TASK DESCRIPTION: Please show, copied in full, each line of the material below that contains the word "nibh".

EXERCISE INPUT:
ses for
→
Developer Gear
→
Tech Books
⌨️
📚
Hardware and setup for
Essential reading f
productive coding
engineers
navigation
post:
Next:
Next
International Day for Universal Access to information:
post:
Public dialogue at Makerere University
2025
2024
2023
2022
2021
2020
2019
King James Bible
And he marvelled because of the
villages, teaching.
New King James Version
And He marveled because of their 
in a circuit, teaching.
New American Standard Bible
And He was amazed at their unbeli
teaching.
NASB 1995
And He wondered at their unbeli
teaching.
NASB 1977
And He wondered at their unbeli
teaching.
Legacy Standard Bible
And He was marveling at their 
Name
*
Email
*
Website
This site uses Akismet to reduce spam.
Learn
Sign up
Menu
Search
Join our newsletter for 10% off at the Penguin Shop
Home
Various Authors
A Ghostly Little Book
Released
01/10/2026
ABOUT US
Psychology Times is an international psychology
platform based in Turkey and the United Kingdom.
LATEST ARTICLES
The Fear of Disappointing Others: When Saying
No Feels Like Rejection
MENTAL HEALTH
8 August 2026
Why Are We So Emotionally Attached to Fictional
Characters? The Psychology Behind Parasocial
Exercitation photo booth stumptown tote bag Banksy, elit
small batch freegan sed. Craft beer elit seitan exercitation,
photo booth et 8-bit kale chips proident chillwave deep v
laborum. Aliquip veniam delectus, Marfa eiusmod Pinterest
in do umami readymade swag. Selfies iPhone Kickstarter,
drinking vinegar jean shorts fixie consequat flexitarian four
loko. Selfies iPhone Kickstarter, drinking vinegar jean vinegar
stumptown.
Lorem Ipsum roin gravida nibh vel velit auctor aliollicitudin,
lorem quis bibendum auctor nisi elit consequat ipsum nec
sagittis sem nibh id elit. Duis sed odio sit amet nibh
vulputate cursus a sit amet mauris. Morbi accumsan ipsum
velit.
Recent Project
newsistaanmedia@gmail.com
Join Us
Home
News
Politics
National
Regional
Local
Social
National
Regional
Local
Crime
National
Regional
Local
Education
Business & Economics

EXERCISE ANSWER:
Lorem Ipsum roin gravida nibh vel velit auctor aliollicitudin,
sagittis sem nibh id elit. Duis sed odio sit amet nibh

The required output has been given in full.